## What is being asked
Pull out the lines from the one containing "key(ctrl+z)" through the final line of the listing below and repeat them exactly. Leave the pictures behind.

## Entries supplied
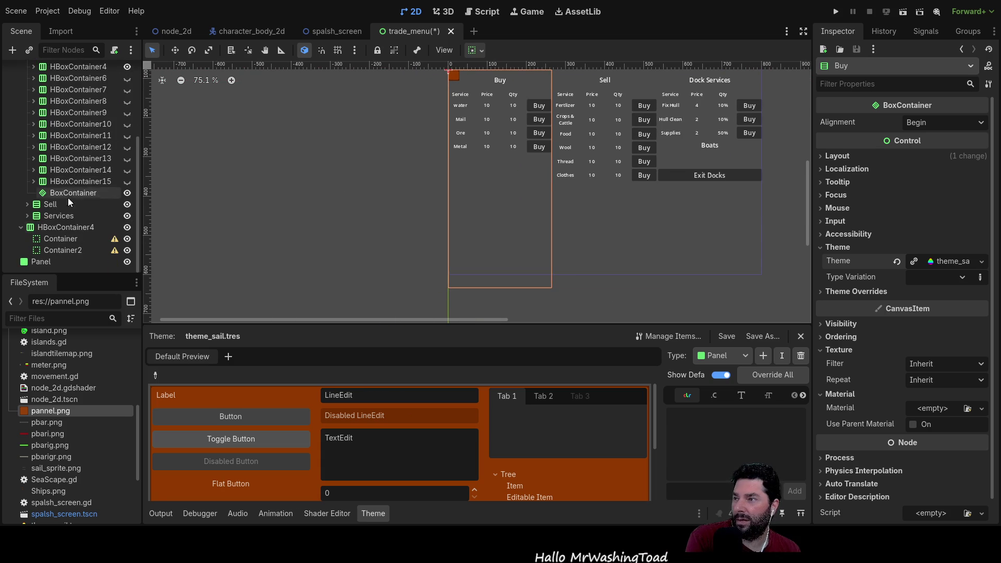
click(33, 262)
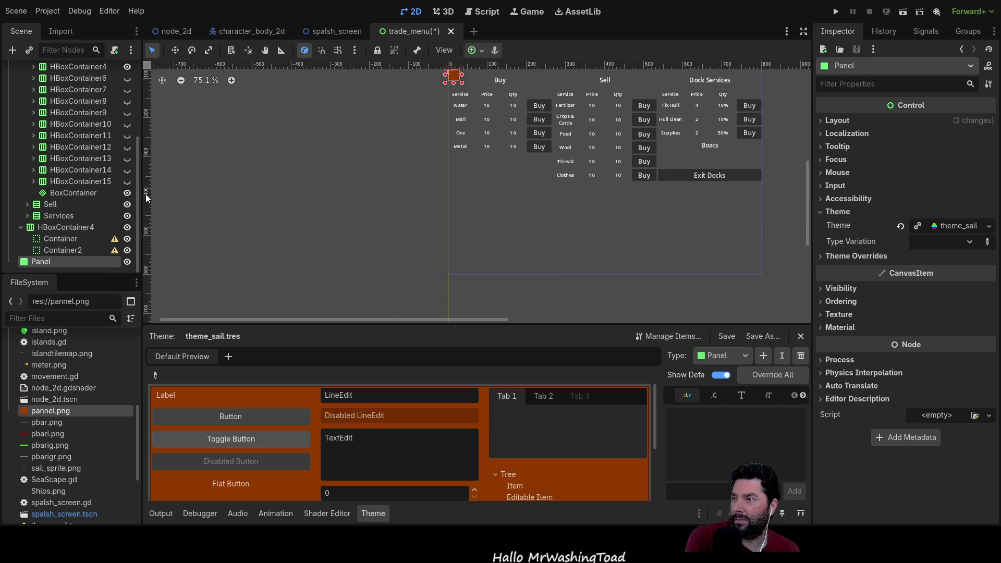
Reparent Panel under HBoxContainer4 after Container2, undoing an accidental drop into HBoxContainer3.
drag(42, 262, 46, 235)
mouse_move(68, 144)
mouse_down()
mouse_move(68, 103)
mouse_move(62, 91)
mouse_move(51, 98)
mouse_up()
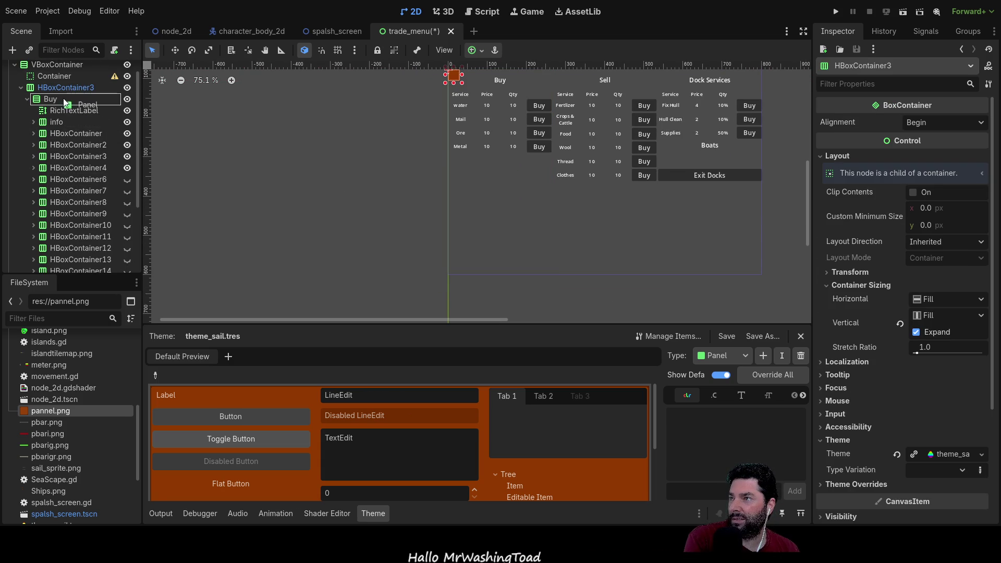
key(ctrl+z)
scroll(502, 204, up, 5)
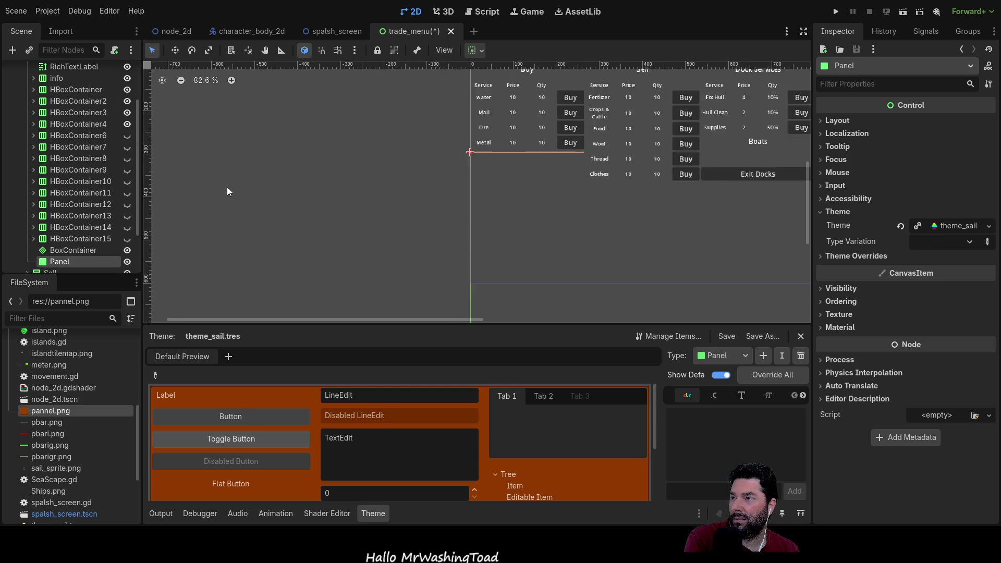
scroll(451, 184, up, 4)
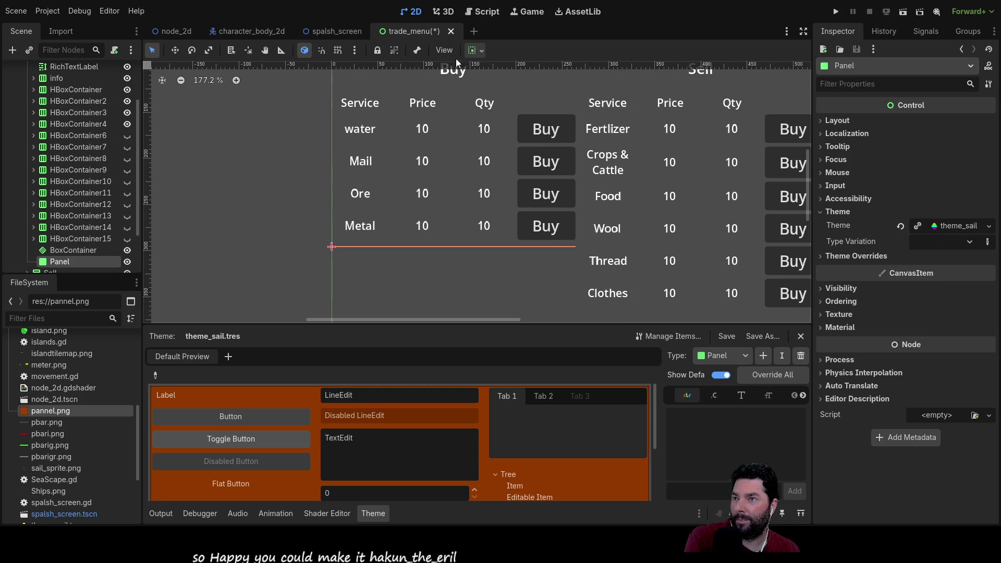
scroll(86, 210, down, 2)
drag(86, 210, 45, 271)
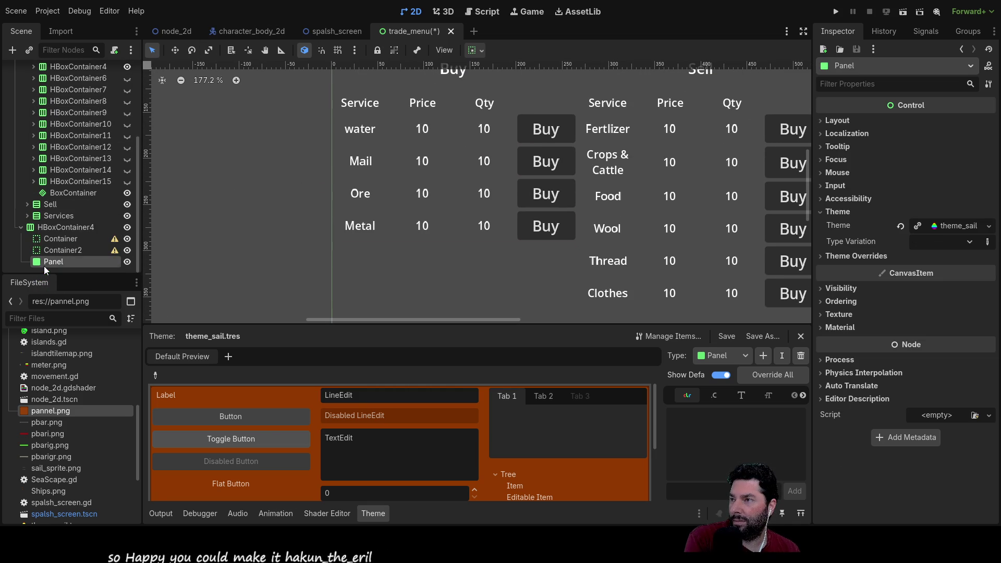
scroll(385, 210, down, 2)
scroll(386, 209, down, 5)
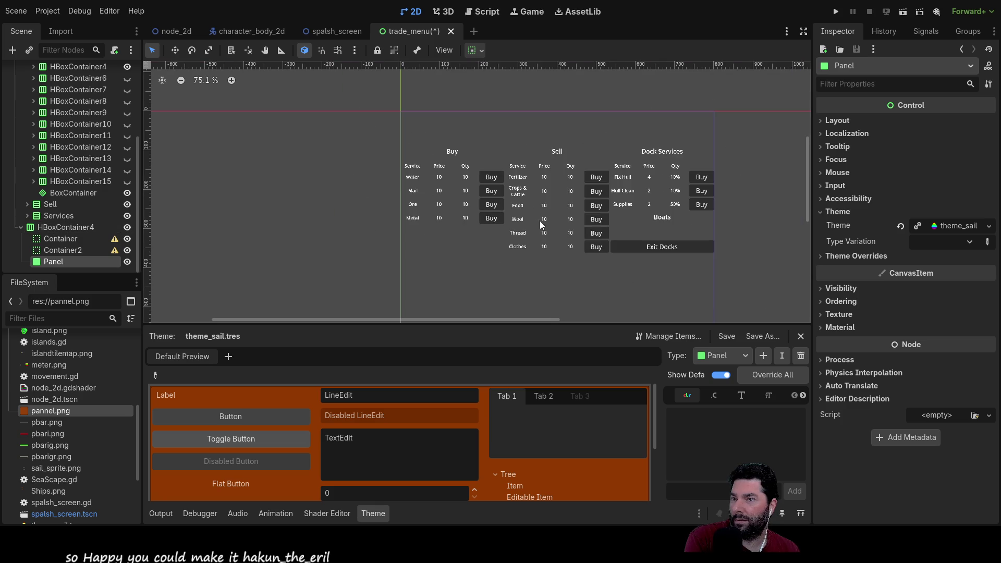
scroll(503, 208, up, 2)
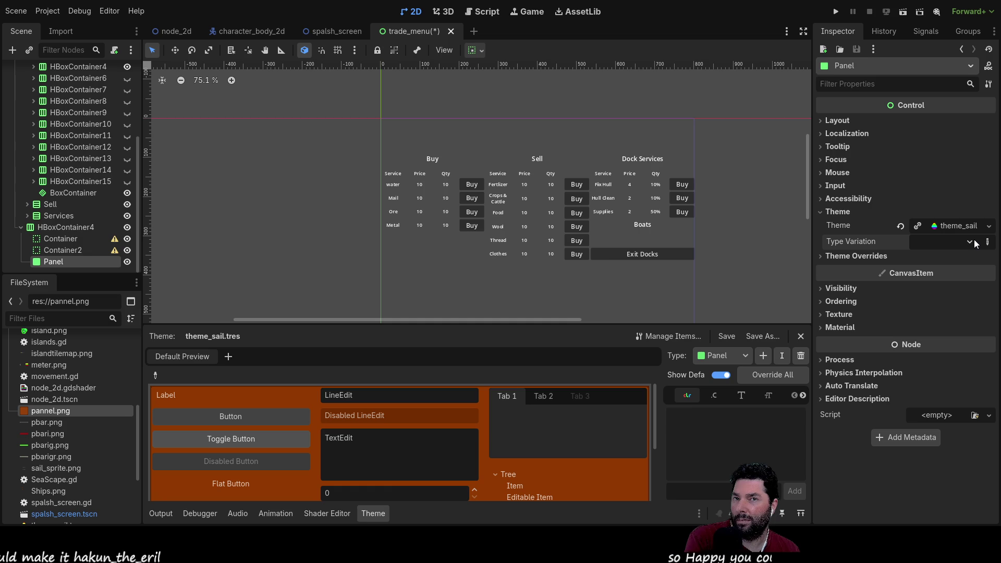
scroll(401, 161, up, 4)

## Solution below
key(ctrl+z)
scroll(502, 204, up, 5)
scroll(451, 184, up, 4)
scroll(86, 210, down, 2)
drag(86, 210, 45, 271)
scroll(385, 210, down, 2)
scroll(386, 209, down, 5)
scroll(503, 208, up, 2)
scroll(401, 161, up, 4)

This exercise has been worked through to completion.